One of the most beloved numbers in all the Cramps’ repertoire will always be their crazed cover of rockabilly psycho Hasil Adkins’ berserk “She Said.” The song tells the tale of the frightening aftermath of a drunken one-night stand:
Why’s don’t I tell you what it is?
I wen’ out last nigh’ and I got messed up
When I woke up this mornin’
Shoulda seen what I had inna bed wi’ me
She comes up at me outta the bed
Pull her hair down the eye
Looks to me like a dyin’ can of that commodity meat
Like a dyin’ can of that commodity meat???
Pure poetry. William Shakespeare himself couldn’t have written those words together, one after another, if he’d have wanted to (which I doubt very much that he would’ve wanted to, but that’s beside the point entirely).

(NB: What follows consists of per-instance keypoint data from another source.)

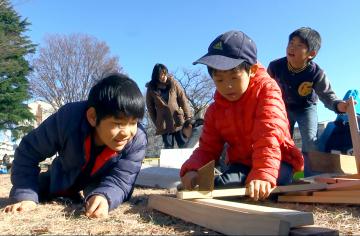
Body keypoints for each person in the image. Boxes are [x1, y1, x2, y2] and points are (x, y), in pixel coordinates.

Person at [180, 30, 304, 201]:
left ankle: (263, 179)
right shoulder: (215, 110)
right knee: (224, 188)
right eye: (220, 80)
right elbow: (208, 147)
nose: (228, 86)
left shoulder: (267, 91)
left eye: (234, 77)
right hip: (243, 163)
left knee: (272, 187)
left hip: (278, 159)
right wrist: (193, 169)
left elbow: (269, 135)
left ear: (252, 70)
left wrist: (262, 174)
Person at [3, 73, 147, 218]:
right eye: (118, 123)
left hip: (101, 182)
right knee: (41, 187)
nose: (127, 132)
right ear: (93, 117)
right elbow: (28, 151)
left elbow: (122, 179)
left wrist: (105, 196)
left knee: (102, 195)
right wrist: (25, 196)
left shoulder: (137, 140)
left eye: (133, 122)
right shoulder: (68, 119)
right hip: (60, 176)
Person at [267, 27, 348, 177]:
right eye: (291, 43)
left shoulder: (316, 73)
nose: (292, 47)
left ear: (311, 54)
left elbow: (327, 95)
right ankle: (281, 175)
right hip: (282, 108)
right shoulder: (275, 67)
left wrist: (339, 105)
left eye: (299, 45)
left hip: (306, 108)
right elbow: (265, 90)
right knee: (280, 139)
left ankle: (312, 177)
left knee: (310, 141)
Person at [146, 63, 192, 149]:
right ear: (156, 76)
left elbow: (183, 99)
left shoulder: (173, 82)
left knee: (184, 145)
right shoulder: (151, 88)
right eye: (161, 74)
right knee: (168, 148)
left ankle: (188, 163)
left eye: (165, 73)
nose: (164, 76)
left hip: (178, 120)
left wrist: (188, 117)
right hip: (164, 124)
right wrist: (157, 122)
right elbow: (150, 108)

Adkins trained himself to be a one-man band due to an assumption he made as a child that only the credited musician (like Hank Williams, one of his idols) must have played all the instruments on their records, hence his uniquely hillbilly caveman performing style where he played several instruments—usually guitar, drums, harmonica, toy horns and some kind of homemade backwoods rhythm pole—simultaneously. The Haze’s subject matter tended to lean towards topics of meat (especially chicken), fucking and murder or all three (“No More Hot Dogs” is about decapitating his girlfriend and mounting her head like a hunting trophy). Despite being active musically (in an improvised home studio) since the late 1950s, his records were released only on the most microscopic of local West Virginia indie labels (or self-released) and he really wasn’t much of a “name” until the Cramps raised his profile in the early 80s by recording “She Said” and when (former Cramps drummer) Miriam Linna and Billy Miller brought his music to greater prominence in the late 80s and early 90s via their Norton Records label.

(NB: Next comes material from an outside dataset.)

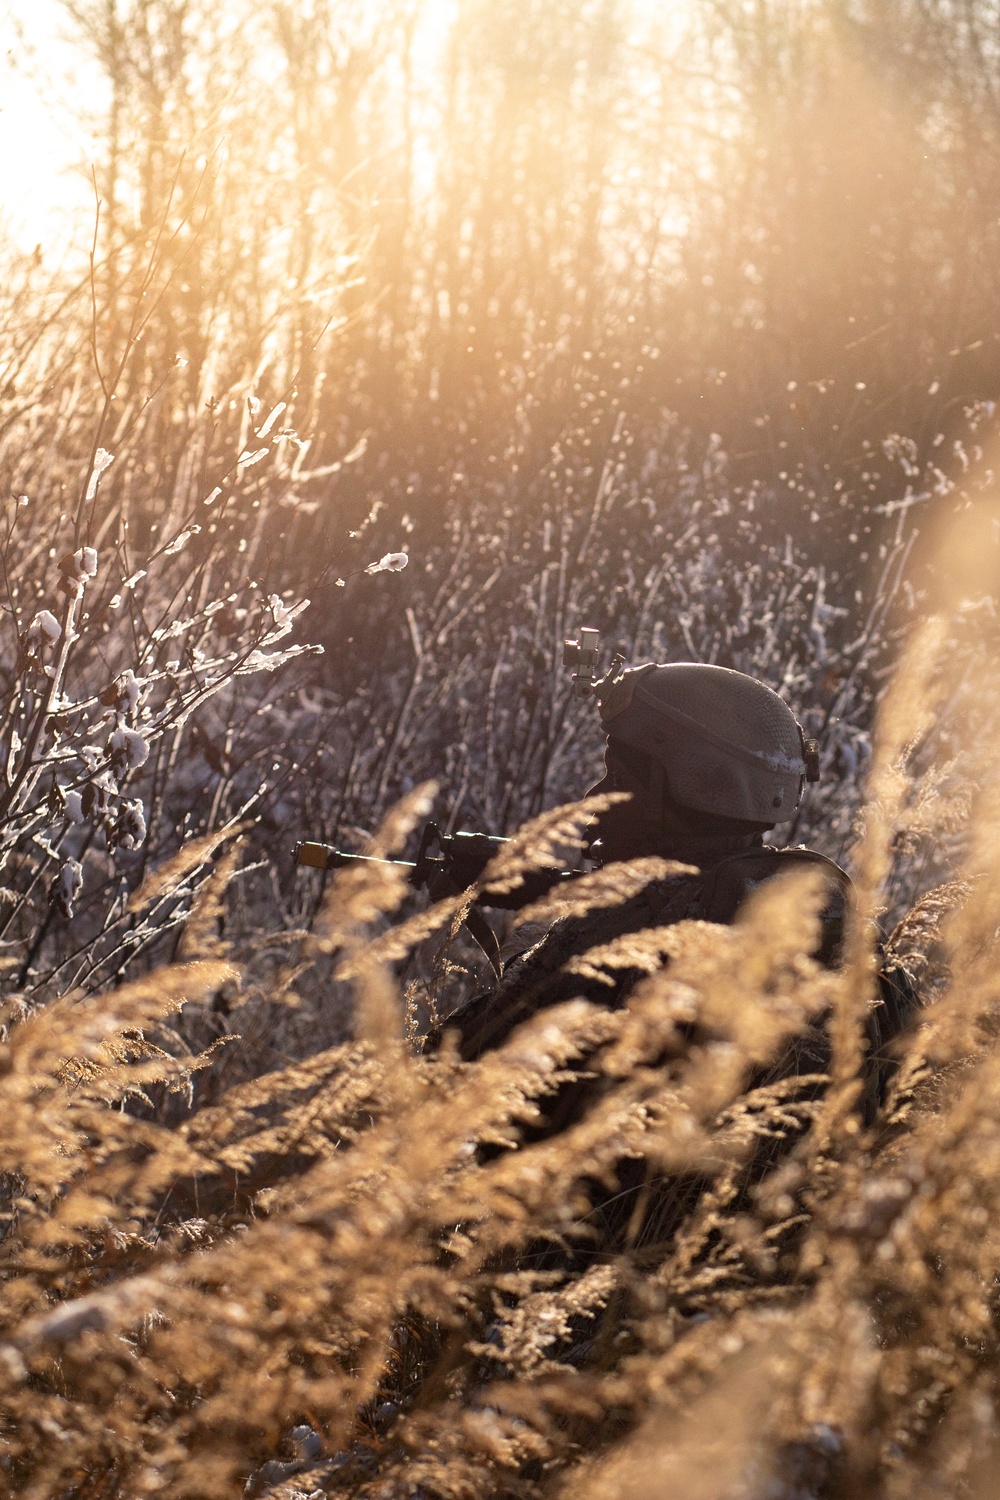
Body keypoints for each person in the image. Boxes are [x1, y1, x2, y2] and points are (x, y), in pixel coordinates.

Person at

I’ve seen Hasil Adkins play live a few times, and I even got a chance to meet him in 1999. It was a memorable encounter: The scene was the Charles Theater in Baltimore where Rest in Pieces Robert Pejo’s documentary about painter Joe Coleman (which Hasil figures in prominently) was being screened. I was in the projectionist’s booth with Joe, his then fiancée Whitney Ward, some people who worked at the theater and John Waters and Mary Vivian Pearce. At one point Hasil arrived with a guitar, various cases and a rucksack on his back. He was a one man “commotion” and clearly not entirely a “well” person (like you could easily picture him going completely psycho without warning. “Unmedicated” is the word I’m looking for). Trying to be friendly, I mentioned to him that I, too, was a West Virginia native, but this didn’t seem to impress him at all. I mentioned, too, that I’d seem him at Maxwell’s in Hoboken, NJ, but this also failed to impress him—he just balefully glared at me like “yeah whatever, preppy” whenever I tried to make conversation—so I just stopped trying.

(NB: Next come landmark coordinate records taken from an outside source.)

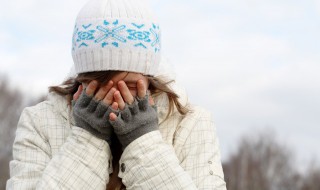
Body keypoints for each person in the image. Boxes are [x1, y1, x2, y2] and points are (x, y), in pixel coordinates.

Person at [7, 0, 226, 189]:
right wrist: (87, 139)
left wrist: (143, 141)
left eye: (129, 86)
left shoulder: (191, 122)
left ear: (149, 77)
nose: (113, 99)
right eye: (97, 86)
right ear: (81, 79)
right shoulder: (39, 122)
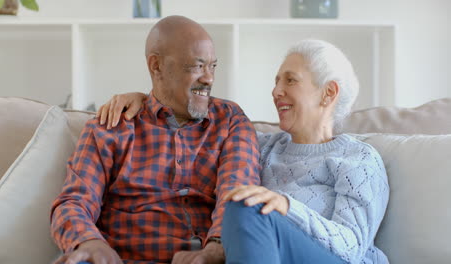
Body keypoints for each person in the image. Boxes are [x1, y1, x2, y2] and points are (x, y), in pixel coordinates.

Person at [98, 39, 390, 263]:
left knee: (245, 204)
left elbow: (352, 247)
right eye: (276, 81)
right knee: (242, 202)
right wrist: (147, 100)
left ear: (329, 93)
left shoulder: (357, 159)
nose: (276, 91)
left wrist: (286, 206)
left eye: (290, 80)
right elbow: (194, 134)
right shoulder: (261, 146)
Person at [50, 16, 261, 264]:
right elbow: (73, 202)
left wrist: (215, 249)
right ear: (156, 66)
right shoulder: (111, 126)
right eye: (197, 66)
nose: (209, 78)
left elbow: (236, 195)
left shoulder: (230, 120)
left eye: (213, 66)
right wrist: (89, 242)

Then he told a story about how someone he knew in West Virginia had ripped off an entire truckload of gallon vodka bottles and brought all of this illegal hooch over to Hasil’s house to hide. The way he told the story, there were a few hundred gallons of cheap hooch and he’d drunk every last drop of it.
Then he shrugged, shook his head and said regretfully “...but I don’t drink anymore.”
Forgetting for a moment my earlier chilly reception, I innocently asked the reason he stopped drinking—I was merely curious—whereupon he fixed me with an evil stare, like I was a complete idiot, and slowly shouted (directly in my face) “BECAUSE. I. DRANK. IT. ALL!”